SOME NEW IDEAS FOR UNBIASED GRADIENT ESTIMATION IN OPTIMIZATION

RYAN ADAMS – PRINCETON UNIVERSITY

ABSTRACT

Optimization is at the heart of machine learning, and gradient computation is central to many optimization techniques. Stochastic optimization, in particular, has taken center stage as the principal method of fitting many models, from deep neural networks to variational Bayesian posterior approximations. Generally, one uses data subsampling to efficiently construct unbiased gradient estimators for stochastic optimization, but this is only one possibility. In this talk, I will discuss two alternative approaches to constructing
unbiased gradient estimates. The first approach uses randomized truncation of objective functions defined as loops or limits. Such objectives arise in settings ranging from hyperparameter selection, to fitting parameters of differential equations, to variational inference using lower bounds on the log-marginal likelihood.
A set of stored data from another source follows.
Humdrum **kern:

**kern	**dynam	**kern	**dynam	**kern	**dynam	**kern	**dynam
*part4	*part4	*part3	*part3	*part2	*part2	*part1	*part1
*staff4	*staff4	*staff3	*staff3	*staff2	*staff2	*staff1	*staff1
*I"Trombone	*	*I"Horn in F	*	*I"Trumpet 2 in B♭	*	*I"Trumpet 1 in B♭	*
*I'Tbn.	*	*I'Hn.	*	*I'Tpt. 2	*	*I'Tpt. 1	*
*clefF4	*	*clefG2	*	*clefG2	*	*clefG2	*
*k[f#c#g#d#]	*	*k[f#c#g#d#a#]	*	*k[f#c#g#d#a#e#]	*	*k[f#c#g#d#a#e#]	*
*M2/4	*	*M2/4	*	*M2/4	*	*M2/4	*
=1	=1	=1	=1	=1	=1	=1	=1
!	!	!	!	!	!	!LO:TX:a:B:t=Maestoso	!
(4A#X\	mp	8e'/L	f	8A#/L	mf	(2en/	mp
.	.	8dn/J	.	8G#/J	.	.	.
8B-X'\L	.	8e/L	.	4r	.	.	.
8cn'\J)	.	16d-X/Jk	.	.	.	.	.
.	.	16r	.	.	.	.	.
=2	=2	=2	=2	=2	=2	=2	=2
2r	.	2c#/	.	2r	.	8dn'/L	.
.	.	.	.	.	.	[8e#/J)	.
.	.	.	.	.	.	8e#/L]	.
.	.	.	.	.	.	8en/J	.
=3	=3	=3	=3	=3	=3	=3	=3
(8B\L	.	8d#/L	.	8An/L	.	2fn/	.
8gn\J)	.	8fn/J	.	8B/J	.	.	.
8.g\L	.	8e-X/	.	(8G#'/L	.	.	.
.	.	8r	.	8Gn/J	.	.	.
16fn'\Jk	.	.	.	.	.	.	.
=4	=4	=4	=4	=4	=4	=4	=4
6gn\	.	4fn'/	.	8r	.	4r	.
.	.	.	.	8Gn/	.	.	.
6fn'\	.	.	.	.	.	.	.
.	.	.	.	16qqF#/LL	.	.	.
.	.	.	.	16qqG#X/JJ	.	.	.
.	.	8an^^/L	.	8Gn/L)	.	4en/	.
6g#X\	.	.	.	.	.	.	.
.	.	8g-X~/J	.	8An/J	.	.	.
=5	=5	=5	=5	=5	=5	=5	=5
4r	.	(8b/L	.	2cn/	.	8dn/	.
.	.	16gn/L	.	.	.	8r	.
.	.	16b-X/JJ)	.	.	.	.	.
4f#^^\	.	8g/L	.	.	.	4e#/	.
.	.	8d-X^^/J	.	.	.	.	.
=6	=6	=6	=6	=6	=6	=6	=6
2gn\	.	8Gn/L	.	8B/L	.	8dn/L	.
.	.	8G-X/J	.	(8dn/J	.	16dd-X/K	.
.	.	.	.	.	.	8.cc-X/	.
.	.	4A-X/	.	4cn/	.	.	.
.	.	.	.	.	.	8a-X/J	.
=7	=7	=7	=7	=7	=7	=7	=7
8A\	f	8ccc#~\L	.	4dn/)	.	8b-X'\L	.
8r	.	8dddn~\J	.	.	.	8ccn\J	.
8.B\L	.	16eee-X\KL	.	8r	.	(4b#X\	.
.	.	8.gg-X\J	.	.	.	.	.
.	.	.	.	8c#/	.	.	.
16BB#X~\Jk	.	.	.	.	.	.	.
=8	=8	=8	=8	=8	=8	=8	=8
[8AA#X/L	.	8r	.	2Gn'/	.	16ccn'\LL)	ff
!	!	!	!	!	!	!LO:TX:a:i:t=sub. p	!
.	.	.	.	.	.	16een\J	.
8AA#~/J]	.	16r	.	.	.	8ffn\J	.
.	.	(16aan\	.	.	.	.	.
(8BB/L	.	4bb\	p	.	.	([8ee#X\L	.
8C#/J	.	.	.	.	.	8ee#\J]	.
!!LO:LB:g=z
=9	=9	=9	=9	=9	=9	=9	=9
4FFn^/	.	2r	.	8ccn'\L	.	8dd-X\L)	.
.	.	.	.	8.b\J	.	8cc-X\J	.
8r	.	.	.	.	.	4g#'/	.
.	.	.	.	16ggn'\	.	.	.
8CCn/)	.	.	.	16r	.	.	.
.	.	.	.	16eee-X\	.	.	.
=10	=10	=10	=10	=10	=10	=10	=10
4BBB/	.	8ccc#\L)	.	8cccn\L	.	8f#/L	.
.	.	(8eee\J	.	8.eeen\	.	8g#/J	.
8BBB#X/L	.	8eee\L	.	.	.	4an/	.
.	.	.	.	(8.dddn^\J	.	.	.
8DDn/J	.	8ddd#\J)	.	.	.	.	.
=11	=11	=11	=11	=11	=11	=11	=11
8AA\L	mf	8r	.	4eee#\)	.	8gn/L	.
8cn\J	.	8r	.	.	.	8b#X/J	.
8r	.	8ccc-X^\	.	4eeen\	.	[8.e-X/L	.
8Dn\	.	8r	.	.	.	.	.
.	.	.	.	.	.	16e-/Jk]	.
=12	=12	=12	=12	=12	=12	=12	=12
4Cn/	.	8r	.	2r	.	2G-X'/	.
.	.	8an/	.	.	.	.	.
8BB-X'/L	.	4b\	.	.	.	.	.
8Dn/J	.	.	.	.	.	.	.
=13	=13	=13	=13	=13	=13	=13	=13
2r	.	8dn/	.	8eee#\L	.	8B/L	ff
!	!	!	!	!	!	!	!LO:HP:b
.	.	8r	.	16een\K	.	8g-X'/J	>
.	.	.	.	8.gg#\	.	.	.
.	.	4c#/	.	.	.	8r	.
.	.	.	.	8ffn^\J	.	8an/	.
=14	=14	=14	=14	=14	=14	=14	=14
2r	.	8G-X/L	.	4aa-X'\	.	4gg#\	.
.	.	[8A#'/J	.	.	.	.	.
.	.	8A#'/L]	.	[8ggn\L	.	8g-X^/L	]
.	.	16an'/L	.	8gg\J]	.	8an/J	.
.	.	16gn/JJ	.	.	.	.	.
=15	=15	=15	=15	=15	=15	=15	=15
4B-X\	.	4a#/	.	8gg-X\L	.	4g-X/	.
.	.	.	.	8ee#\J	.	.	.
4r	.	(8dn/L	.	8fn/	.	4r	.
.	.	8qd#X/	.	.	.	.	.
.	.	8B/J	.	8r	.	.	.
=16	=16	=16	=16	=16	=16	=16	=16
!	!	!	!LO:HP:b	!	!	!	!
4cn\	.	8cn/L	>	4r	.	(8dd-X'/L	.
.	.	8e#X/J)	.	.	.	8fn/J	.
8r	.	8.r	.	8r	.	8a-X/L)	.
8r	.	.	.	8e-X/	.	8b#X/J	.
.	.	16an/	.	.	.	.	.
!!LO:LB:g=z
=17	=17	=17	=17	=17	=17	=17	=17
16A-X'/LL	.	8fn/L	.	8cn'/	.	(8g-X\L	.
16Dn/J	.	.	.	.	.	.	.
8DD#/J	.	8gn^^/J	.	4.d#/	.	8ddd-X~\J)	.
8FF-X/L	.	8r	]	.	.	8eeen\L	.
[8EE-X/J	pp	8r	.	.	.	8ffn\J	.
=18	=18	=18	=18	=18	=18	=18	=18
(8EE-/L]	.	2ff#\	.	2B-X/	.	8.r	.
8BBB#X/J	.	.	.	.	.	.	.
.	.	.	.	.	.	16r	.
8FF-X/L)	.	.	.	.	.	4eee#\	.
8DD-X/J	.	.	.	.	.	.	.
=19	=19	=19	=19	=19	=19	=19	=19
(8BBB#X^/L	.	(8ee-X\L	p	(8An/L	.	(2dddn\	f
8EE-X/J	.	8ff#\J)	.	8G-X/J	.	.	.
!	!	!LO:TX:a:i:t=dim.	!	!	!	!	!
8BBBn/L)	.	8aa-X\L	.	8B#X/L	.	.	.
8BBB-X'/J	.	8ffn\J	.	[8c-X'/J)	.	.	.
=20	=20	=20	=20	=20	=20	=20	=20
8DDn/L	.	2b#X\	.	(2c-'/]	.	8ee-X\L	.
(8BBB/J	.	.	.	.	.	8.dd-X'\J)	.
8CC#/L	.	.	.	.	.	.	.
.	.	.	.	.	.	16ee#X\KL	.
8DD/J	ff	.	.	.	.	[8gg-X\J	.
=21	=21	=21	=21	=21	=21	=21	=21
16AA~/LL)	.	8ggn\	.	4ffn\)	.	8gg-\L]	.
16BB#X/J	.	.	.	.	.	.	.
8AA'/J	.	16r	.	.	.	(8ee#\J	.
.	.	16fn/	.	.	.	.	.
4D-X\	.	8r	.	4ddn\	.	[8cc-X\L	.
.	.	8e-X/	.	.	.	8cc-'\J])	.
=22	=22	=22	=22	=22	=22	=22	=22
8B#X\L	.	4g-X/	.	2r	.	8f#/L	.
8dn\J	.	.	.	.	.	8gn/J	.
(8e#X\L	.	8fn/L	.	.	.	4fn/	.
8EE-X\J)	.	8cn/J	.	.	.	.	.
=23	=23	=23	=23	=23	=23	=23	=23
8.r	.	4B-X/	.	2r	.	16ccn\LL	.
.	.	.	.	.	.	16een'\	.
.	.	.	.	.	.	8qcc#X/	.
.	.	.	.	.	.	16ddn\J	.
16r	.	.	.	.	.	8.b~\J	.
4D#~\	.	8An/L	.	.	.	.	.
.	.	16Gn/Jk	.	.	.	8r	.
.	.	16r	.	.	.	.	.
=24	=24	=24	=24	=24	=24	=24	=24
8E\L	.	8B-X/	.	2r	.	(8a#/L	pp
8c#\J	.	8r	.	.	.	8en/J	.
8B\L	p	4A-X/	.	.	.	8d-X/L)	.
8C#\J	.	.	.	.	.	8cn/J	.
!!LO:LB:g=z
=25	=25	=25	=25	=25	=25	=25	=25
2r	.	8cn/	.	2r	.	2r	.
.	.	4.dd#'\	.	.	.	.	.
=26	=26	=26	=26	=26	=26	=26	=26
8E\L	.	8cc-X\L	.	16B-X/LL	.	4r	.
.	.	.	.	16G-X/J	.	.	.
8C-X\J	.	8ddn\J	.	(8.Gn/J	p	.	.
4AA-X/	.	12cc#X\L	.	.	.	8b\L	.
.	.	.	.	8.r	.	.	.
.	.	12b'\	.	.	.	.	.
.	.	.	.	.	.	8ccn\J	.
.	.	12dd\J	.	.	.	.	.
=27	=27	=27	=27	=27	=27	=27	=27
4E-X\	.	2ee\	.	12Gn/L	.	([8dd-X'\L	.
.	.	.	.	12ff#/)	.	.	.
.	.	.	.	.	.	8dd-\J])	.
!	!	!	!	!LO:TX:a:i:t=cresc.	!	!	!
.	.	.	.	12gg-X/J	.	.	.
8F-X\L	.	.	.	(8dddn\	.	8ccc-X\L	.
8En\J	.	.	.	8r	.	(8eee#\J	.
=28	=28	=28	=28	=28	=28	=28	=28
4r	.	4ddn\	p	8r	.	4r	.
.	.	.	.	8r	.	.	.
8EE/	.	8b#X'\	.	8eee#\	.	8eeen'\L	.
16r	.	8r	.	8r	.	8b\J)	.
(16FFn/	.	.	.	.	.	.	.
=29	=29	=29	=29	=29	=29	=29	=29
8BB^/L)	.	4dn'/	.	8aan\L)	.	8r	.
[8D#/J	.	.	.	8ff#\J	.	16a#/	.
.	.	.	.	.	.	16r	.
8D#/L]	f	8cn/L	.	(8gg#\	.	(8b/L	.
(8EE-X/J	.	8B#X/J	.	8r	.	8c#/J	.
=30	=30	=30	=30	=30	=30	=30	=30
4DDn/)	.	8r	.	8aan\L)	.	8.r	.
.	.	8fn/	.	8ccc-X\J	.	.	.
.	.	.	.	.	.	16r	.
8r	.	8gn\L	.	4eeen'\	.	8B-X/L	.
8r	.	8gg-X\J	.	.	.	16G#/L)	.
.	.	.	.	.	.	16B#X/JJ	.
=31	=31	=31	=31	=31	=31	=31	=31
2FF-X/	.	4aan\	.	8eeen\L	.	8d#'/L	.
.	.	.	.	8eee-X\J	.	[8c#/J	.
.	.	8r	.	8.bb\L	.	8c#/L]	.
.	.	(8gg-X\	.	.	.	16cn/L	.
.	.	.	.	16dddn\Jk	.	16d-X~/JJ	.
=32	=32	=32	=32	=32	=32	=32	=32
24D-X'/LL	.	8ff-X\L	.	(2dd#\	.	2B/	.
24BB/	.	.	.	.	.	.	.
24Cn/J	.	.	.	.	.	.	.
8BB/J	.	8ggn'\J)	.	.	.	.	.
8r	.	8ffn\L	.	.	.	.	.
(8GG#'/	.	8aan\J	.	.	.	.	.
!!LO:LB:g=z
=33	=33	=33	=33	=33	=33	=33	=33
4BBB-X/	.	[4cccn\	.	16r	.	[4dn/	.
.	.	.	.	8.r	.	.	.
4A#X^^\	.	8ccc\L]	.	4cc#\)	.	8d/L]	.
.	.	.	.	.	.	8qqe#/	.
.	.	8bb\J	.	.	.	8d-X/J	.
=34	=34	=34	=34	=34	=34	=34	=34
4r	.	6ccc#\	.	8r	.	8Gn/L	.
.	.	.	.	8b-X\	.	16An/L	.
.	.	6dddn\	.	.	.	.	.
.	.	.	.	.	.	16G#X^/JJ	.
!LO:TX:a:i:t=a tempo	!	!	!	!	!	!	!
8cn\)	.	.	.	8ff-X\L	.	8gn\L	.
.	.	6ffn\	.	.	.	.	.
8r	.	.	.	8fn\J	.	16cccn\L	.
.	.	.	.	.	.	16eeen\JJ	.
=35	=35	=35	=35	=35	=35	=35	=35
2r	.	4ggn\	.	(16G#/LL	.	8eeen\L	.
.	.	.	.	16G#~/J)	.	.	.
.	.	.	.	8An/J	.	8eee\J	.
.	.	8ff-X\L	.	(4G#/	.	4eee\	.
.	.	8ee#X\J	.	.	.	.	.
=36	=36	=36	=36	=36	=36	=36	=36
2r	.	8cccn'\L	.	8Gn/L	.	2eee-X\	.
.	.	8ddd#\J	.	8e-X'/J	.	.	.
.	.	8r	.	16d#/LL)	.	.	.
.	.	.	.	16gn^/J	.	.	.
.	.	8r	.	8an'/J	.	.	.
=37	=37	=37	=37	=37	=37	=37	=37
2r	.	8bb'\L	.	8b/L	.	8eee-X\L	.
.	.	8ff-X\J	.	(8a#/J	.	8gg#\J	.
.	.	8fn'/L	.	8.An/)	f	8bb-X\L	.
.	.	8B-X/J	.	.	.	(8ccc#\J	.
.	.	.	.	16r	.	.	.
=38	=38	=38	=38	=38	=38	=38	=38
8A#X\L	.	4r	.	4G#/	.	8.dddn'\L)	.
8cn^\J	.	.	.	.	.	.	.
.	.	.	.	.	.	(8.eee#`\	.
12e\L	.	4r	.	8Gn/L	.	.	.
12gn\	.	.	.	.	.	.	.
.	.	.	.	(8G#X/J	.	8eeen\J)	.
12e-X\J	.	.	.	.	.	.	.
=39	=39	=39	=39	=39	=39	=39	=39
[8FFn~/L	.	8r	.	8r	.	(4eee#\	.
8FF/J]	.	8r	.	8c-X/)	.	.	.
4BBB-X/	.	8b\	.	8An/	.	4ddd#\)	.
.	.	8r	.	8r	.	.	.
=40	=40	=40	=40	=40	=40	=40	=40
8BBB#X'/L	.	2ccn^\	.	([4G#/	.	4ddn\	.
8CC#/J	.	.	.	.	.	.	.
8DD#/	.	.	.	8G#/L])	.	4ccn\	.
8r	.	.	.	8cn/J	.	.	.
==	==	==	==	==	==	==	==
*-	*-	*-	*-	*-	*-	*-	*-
The second approach revisits the Jacobian accumulation problem at the heart of automatic differentiation, observing that it is possible to collapse the linearized computational graph of, e.g., deep neural networks, in
a randomized way such that less memory is used but little performance is lost.

These projects are joint work with students Alex Beatson, Deniz Oktay, Joshua Aduol, Nick McGreivy, and collaborators at Toronto and Tsinghua.